Healthcare executives are well aware that both government agencies and private insurers are moving away from the fee-for-services model and towards a value-based payment methodology. Stakeholders currently using a mix of value-based reimbursement and fee-for-service models project that payment with some form of value measurement will make up two-thirds of the market by 2020. That’s up from one-third today, according to The 2014 State of Value-Based Reimbursement, an independent research study of 464 payers and providers that was released last year.
Very few expect the journey to this new world to be without challenges.

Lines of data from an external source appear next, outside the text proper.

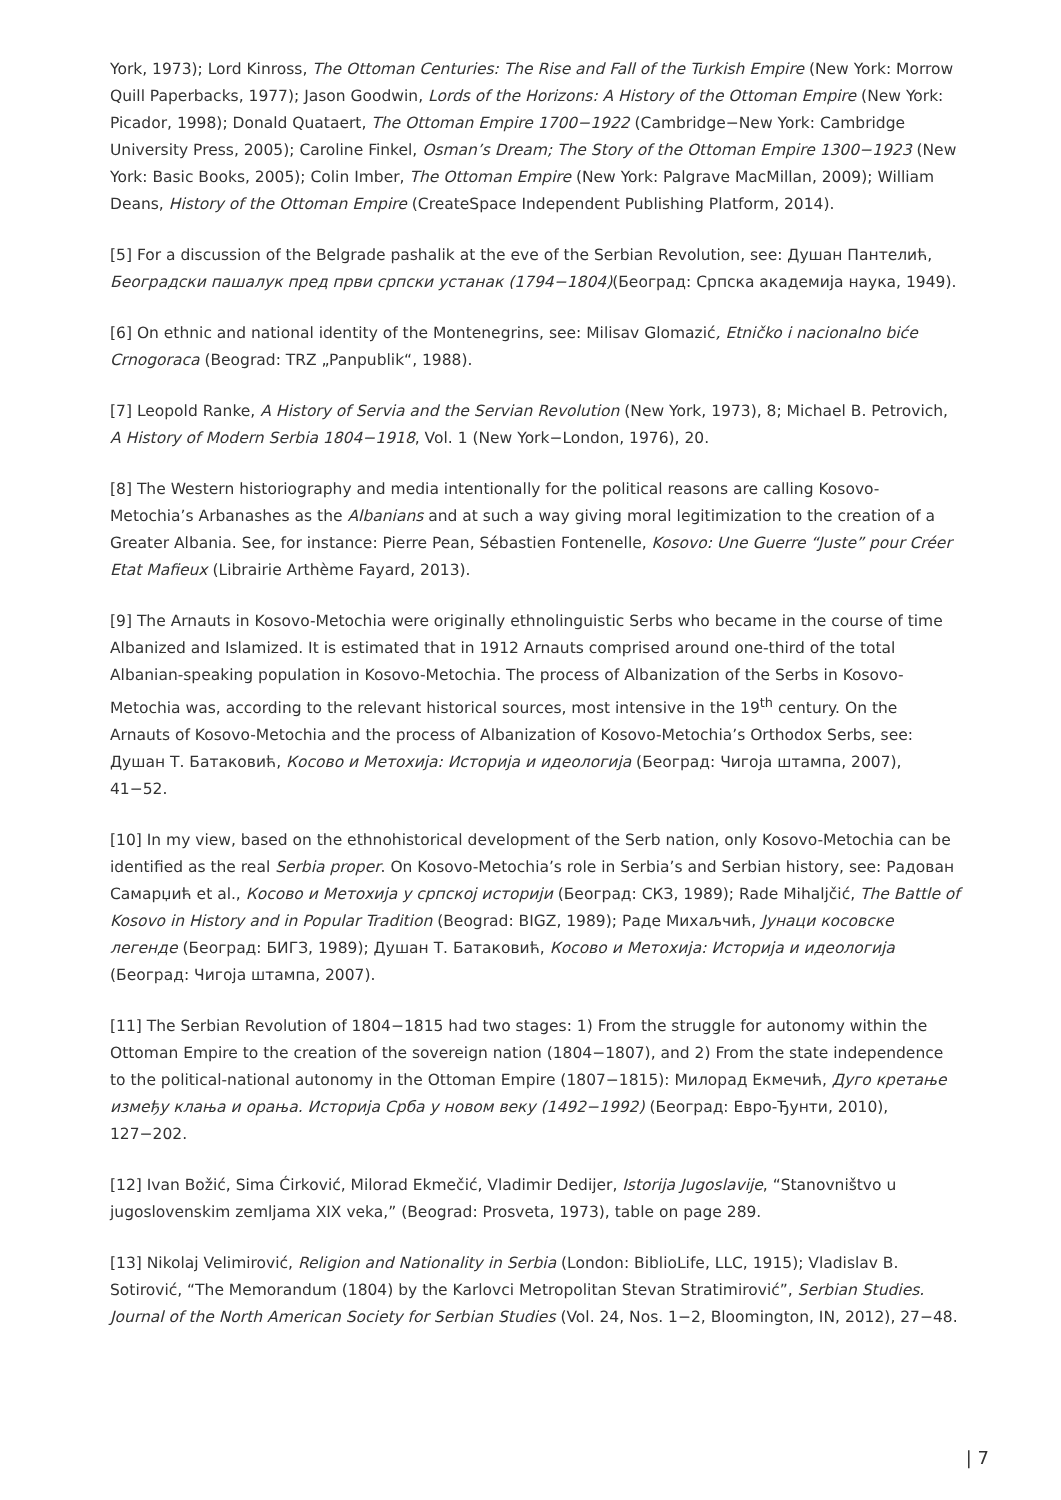York, 1973); Lord Kinross, The Ottoman Centuries: The Rise and Fall of the Turkish Empire (New York: Morrow Quill Paperbacks, 1977); Jason Goodwin, Lords of the Horizons: A History of the Ottoman Empire (New York: Picador, 1998); Donald Quataert, The Ottoman Empire 1700−1922 (Cambridge−New York: Cambridge University Press, 2005); Caroline Finkel, Osman’s Dream; The Story of the Ottoman Empire 1300−1923 (New York: Basic Books, 2005); Colin Imber, The Ottoman Empire (New York: Palgrave MacMillan, 2009); William Deans, History of the Ottoman Empire (CreateSpace Independent Publishing Platform, 2014).
[5] For a discussion of the Belgrade pashalik at the eve of the Serbian Revolution, see: Душан Пантелић, Београдски пашалук пред први српски устанак (1794−1804)(Београд: Српска академија наука, 1949).
[6] On ethnic and national identity of the Montenegrins, see: Milisav Glomazić, Etničko i nacionalno biće Crnogoraca (Beograd: TRZ „Panpublik“, 1988).
[7] Leopold Ranke, A History of Servia and the Servian Revolution (New York, 1973), 8; Michael B. Petrovich, A History of Modern Serbia 1804−1918, Vol. 1 (New York−London, 1976), 20.
[8] The Western historiography and media intentionally for the political reasons are calling Kosovo-Metochia’s Arbanashes as the Albanians and at such a way giving moral legitimization to the creation of a Greater Albania. See, for instance: Pierre Pean, Sébastien Fontenelle, Kosovo: Une Guerre “Juste” pour Créer Etat Mafieux (Librairie Arthème Fayard, 2013).
[9] The Arnauts in Kosovo-Metochia were originally ethnolinguistic Serbs who became in the course of time Albanized and Islamized. It is estimated that in 1912 Arnauts comprised around one-third of the total Albanian-speaking population in Kosovo-Metochia. The process of Albanization of the Serbs in Kosovo-Metochia was, according to the relevant historical sources, most intensive in the 19<sup>th</sup> century. On the Arnauts of Kosovo-Metochia and the process of Albanization of Kosovo-Metochia’s Orthodox Serbs, see: Душан Т. Батаковић, Косово и Метохија: Историја и идеологија (Београд: Чигоја штампа, 2007), 41−52.
[10] In my view, based on the ethnohistorical development of the Serb nation, only Kosovo-Metochia can be identified as the real Serbia proper. On Kosovo-Metochia’s role in Serbia’s and Serbian history, see: Радован Самарџић et al., Косово и Метохија у српској историји (Београд: СКЗ, 1989); Rade Mihaljčić, The Battle of Kosovo in History and in Popular Tradition (Beograd: BIGZ, 1989); Раде Михаљчић, Јунаци косовске легенде (Београд: БИГЗ, 1989); Душан Т. Батаковић, Косово и Метохија: Историја и идеологија (Београд: Чигоја штампа, 2007).
[11] The Serbian Revolution of 1804−1815 had two stages: 1) From the struggle for autonomy within the Ottoman Empire to the creation of the sovereign nation (1804−1807), and 2) From the state independence to the political-national autonomy in the Ottoman Empire (1807−1815): Милорад Екмечић, Дуго кретање између клања и орања. Историја Срба у новом веку (1492−1992) (Београд: Евро-Ђунти, 2010), 127−202.
[12] Ivan Božić, Sima Ćirković, Milorad Ekmečić, Vladimir Dedijer, Istorija Jugoslavije, “Stanovništvo u jugoslovenskim zemljama XIX veka,” (Beograd: Prosveta, 1973), table on page 289.
[13] Nikolaj Velimirović, Religion and Nationality in Serbia (London: BiblioLife, LLC, 1915); Vladislav B. Sotirović, “The Memorandum (1804) by the Karlovci Metropolitan Stevan Stratimirović”, Serbian Studies. Journal of the North American Society for Serbian Studies (Vol. 24, Nos. 1−2, Bloomington, IN, 2012), 27−48.
| 7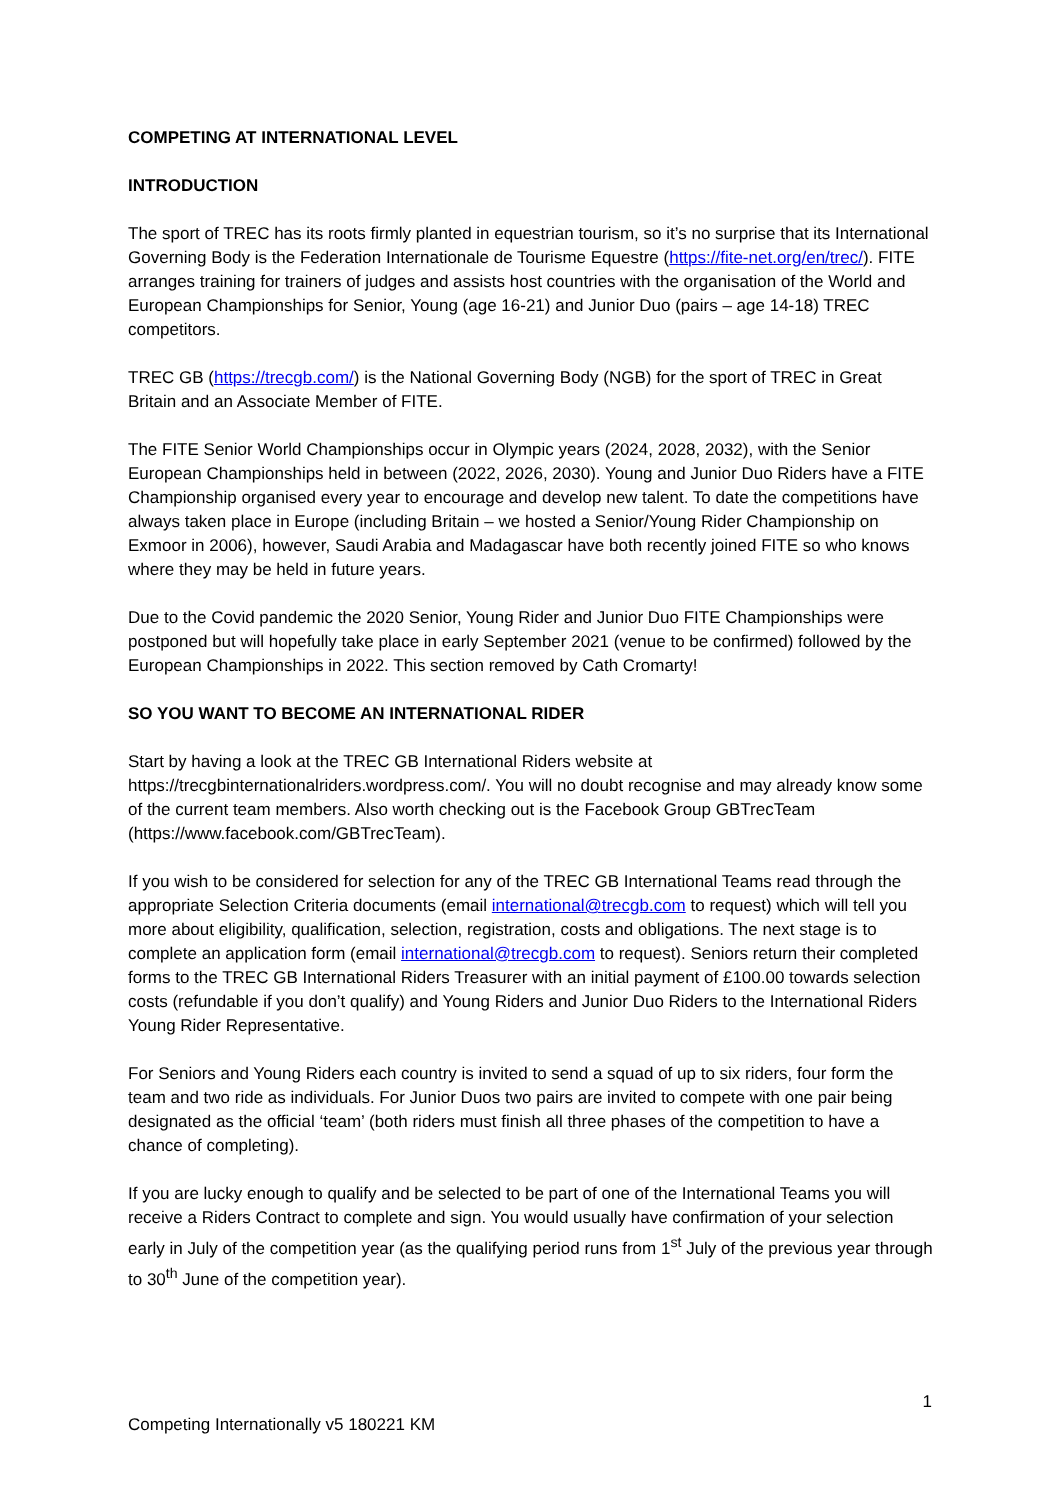COMPETING AT INTERNATIONAL LEVEL
INTRODUCTION
The sport of TREC has its roots firmly planted in equestrian tourism, so it’s no surprise that its International Governing Body is the Federation Internationale de Tourisme Equestre (https://fite-net.org/en/trec/). FITE arranges training for trainers of judges and assists host countries with the organisation of the World and European Championships for Senior, Young (age 16-21) and Junior Duo (pairs – age 14-18) TREC competitors.
TREC GB (https://trecgb.com/) is the National Governing Body (NGB) for the sport of TREC in Great Britain and an Associate Member of FITE.
The FITE Senior World Championships occur in Olympic years (2024, 2028, 2032), with the Senior European Championships held in between (2022, 2026, 2030). Young and Junior Duo Riders have a FITE Championship organised every year to encourage and develop new talent. To date the competitions have always taken place in Europe (including Britain – we hosted a Senior/Young Rider Championship on Exmoor in 2006), however, Saudi Arabia and Madagascar have both recently joined FITE so who knows where they may be held in future years.
Due to the Covid pandemic the 2020 Senior, Young Rider and Junior Duo FITE Championships were postponed but will hopefully take place in early September 2021 (venue to be confirmed) followed by the European Championships in 2022. This section removed by Cath Cromarty!
SO YOU WANT TO BECOME AN INTERNATIONAL RIDER
Start by having a look at the TREC GB International Riders website at https://trecgbinternationalriders.wordpress.com/. You will no doubt recognise and may already know some of the current team members. Also worth checking out is the Facebook Group GBTrecTeam (https://www.facebook.com/GBTrecTeam).
If you wish to be considered for selection for any of the TREC GB International Teams read through the appropriate Selection Criteria documents (email international@trecgb.com to request) which will tell you more about eligibility, qualification, selection, registration, costs and obligations. The next stage is to complete an application form (email international@trecgb.com to request). Seniors return their completed forms to the TREC GB International Riders Treasurer with an initial payment of £100.00 towards selection costs (refundable if you don’t qualify) and Young Riders and Junior Duo Riders to the International Riders Young Rider Representative.
For Seniors and Young Riders each country is invited to send a squad of up to six riders, four form the team and two ride as individuals. For Junior Duos two pairs are invited to compete with one pair being designated as the official ‘team’ (both riders must finish all three phases of the competition to have a chance of completing).
If you are lucky enough to qualify and be selected to be part of one of the International Teams you will receive a Riders Contract to complete and sign. You would usually have confirmation of your selection early in July of the competition year (as the qualifying period runs from 1<sup>st</sup> July of the previous year through to 30<sup>th</sup> June of the competition year).
1
Competing Internationally v5 180221 KM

The same study finds, for example, that providers as well as payers believe that the pay-for-performance model will experience the most growth, but that it also will be the most difficult to implement. More worrisome, two-thirds of providers believe that value-based care will have a negative financial impact on them. Backing that up, a recent Kaiser Health News analysis finds that the average penalty for hospitals under Medicare’s Hospital Value-Based Purchasing initiative --not including the other penalty programs -- was a 0.30 percent reduction.
Meanwhile, under The Affordable Care Act, many of the payments made to physicians and hospitals that treat patients with insurance offered through federal and state exchanges are decreasing, adding to financial pressures.
No hospital, physician practice, or long-term care facility executive wants to see negative financial outcomes occur in their institution or office. And neither need that be the case – at least not for organizations that look now to maximizing operational efficiency in ways that will lead to better support for changing healthcare payment structures.
To achieve those ends, they can start with these steps:
Drive towards patient volume. There is a way to make up for lower payments-per-patient, and that is by increasing patient volume. How? The successful strategy for institutions and physician groups will be to demonstrate that they are of greater value to payers than their competitors are, and the way to do that is by providing higher-quality managed care that dramatically lowers payers’ total system costs. That can earn a practice or facility admission to payers’ limited ranks of hospitals and doctors, so that the healthcare organization can make up in volume what it has lost in per-patient fees for services rendered.
Build internal quality management systems and structures. Practices and healthcare facilities earn their stripes as the most valuable payer-partners – maintaining or even increasing fees for services rendered – by providing optimal care for a given patient population. But developing the quality systems that will enable them to increase performance excellence for existing fee-for-service models, and so drive down payer costs, will be even more important as value-based payment models increase their hold.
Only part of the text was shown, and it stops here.